As seen before, using $y_1=x_1$, $y_2=x_2-4$, $y_3=x_3-7$ we may equivalently consider $y_1+y_2+y_3=7$ subject to $0\le y_1\le 6$, $0\le y_2\le 5$ and $0\le y_3\le 7$.
Hence, we want to know the number of elements in $\mathcal S=(\mathcal T_{7,1,7}\cup\mathcal T_{7,2,6}\cup\mathcal T_{7,3,8})^{\mathrm c}\subseteq\mathcal T_7$, where $\mathcal T_s=\{y\in\mathbb Z_{\ge 0}^3:\sum_{i=1}^3y_i=s\}$ and $\mathcal T_{s,i,u}=\{y\in\mathcal T_s:y_i\ge u\}$. This way to define $\mathcal S$ using de Morgan's law allows to use the Inclusion-Exclusion Principle.
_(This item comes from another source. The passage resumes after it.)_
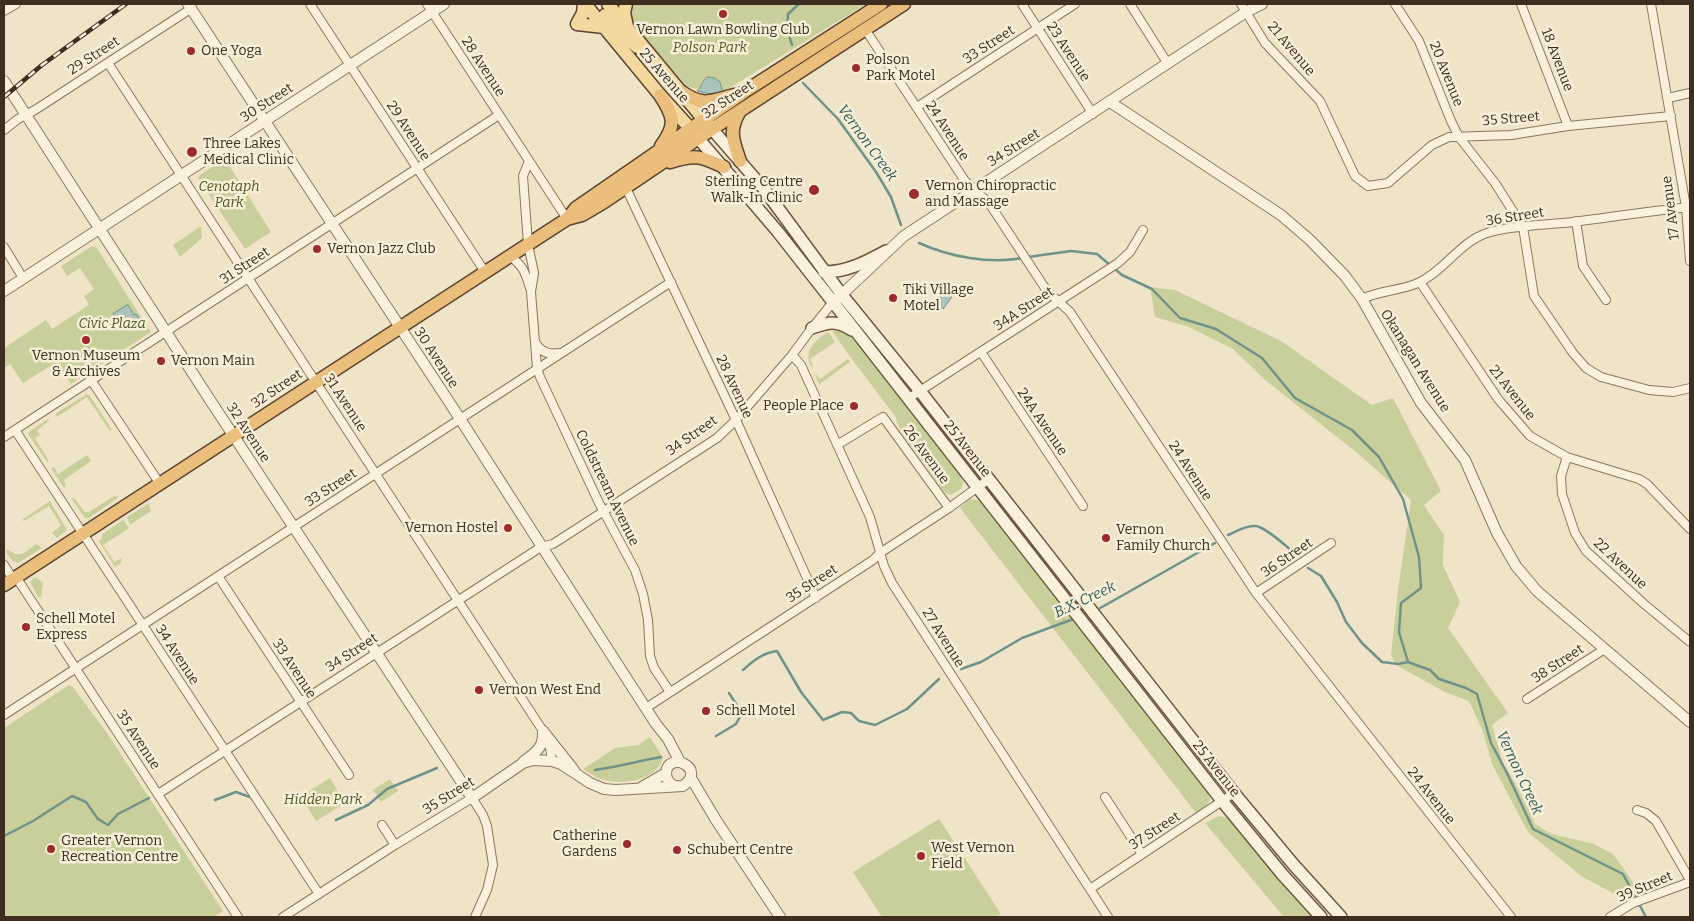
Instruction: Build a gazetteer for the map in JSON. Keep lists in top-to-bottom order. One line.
{"streets":{"highway":["32 Street"],"main road":["25 Avenue"],"street":["33 Street","21 Avenue","23 Avenue","29 Street","18 Avenue","28 Avenue","20 Avenue","30 Street","35 Street","29 Avenue","24 Avenue","34 Street","17 Avenue","36 Street","31 Street","34A Street","30 Avenue","Okanagan Avenue","31 Avenue","24A Avenue","32 Avenue","26 Avenue","Coldstream Avenue","22 Avenue","27 Avenue","34 Avenue","38 Street","33 Avenue","35 Avenue","37 Street","39 Street"]},"crossings":[["33 Street","23 Avenue"],["33 Street","28 Avenue"],["33 Street","24 Avenue"],["33 Street","30 Avenue"],["33 Street","31 Avenue"],["33 Street","32 Avenue"],["33 Street","Coldstream Avenue"],["33 Street","34 Avenue"],["33 Street","33 Avenue"],["33 Street","35 Avenue"],["21 Avenue","35 Street"],["21 Avenue","34 Street"],["21 Avenue","36 Street"],["21 Avenue","22 Avenue"],["23 Avenue","34 Street"],["29 Street","30 Avenue"],["29 Street","31 Avenue"],["29 Street","32 Avenue"],["18 Avenue","35 Street"],["28 Avenue","32 Street"],["28 Avenue","30 Street"],["28 Avenue","35 Street"],["28 Avenue","34 Street"],["28 Avenue","31 Street"],["28 Avenue","Coldstream Avenue"],["20 Avenue","35 Street"],["20 Avenue","36 Street"],["25 Avenue","32 Street"],["25 Avenue","35 Street"],["25 Avenue","34 Street"],["25 Avenue","34A Street"],["25 Avenue","37 Street"],["32 Street","29 Avenue"],["32 Street","24 Avenue"],["32 Street","30 Avenue"],["32 Street","31 Avenue"],["32 Street","32 Avenue"],["32 Street","Coldstream Avenue"],["32 Street","34 Avenue"],["32 Street","35 Avenue"],["30 Street","29 Avenue"],["30 Street","30 Avenue"],["30 Street","31 Avenue"],["30 Street","32 Avenue"],["35 Street","17 Avenue"],["35 Street","30 Avenue"],["35 Street","31 Avenue"],["35 Street","32 Avenue"],["35 Street","26 Avenue"],["35 Street","Coldstream Avenue"],["35 Street","27 Avenue"],["35 Street","34 Avenue"],["29 Avenue","31 Street"],["24 Avenue","34 Street"],["24 Avenue","36 Street"],["24 Avenue","34A Street"],["34 Street","30 Avenue"],["34 Street","Okanagan Avenue"],["34 Street","31 Avenue"],["34 Street","32 Avenue"],["34 Street","Coldstream Avenue"],["34 Street","27 Avenue"],["34 Street","34 Avenue"],["34 Street","33 Avenue"],["34 Street","35 Avenue"],["17 Avenue","36 Street"],["36 Street","Okanagan Avenue"],["31 Street","30 Avenue"],["31 Street","31 Avenue"],["31 Street","32 Avenue"],["31 Street","34 Avenue"],["34A Street","24A Avenue"],["Okanagan Avenue","38 Street"],["26 Avenue","27 Avenue"],["27 Avenue","37 Street"]],"water":["Vernon Creek","B.X. Creek"],"parks":["Polson Park","Cenotaph Park","Civic Plaza","Hidden Park"],"places":["Vernon Lawn Bowling Club","One Yoga","Polson Park Motel","Three Lakes Medical Clinic","Sterling Centre Walk-In Clinic","Vernon Chiropractic and Massage","Vernon Jazz Club","Tiki Village Motel","Vernon Museum & Archives","Vernon Main","People Place","Vernon Hostel","Vernon Family Church","Schell Motel Express","Vernon West End","Schell Motel","Catherine Gardens","Greater Vernon Recreation Centre","Schubert Centre","West Vernon Field"]}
To be precise, let $\mathcal S_1=\mathcal T_{7,1,7}$, $\mathcal S_2=\mathcal T_{7,2,6}$ and $\mathcal S_3=\mathcal T_{7,3,8}$. Then we have
$$|\mathcal S|=|\mathcal T_7|-\sum_{k=1}^{3}(-1)^{k+1}\sum_{1\le i_1<\cdots<i_k\le 3}\left|\bigcap_{j=1}^{k}\mathcal S_{i_j}\right|.$$
Notice that $|\mathcal T_s|=\binom{s+3-1}{s}=\binom{s+2}{s}$ using starts and bars. Further, notice that $$\mathcal T_{s,1,u}=\left\{y\in\mathbb Z_{\ge 0}^3:\sum_iy_i=s,y_1\ge u\right\}
=\{(z_1+u,z_2,z_3):z\in\mathcal T_{s-u}\},$$
which yields $|\mathcal T_{s,i,u}|=|\mathcal T_{s-u}|$ since we chose $i=1$ only for brevity. Analogously, we get $|\mathcal T_{s,i,u}\cap\mathcal T_{s,j,v}|=|\mathcal T_{s-u-v}|$ for $i\neq j$ and $|\mathcal T_{s,1,u}\cap\mathcal T_{s,2,v}\cap\mathcal T_{s,3,w}|=|\mathcal T_{s-u-v-w}|$. Notice that $\mathcal T_{s}=0$ for $s<0$ and hence $\mathcal S=\binom{7+2}{7}-\binom{0+2}{0}-\binom{1+2}{1}=\binom{9}{2}-1-3=32$.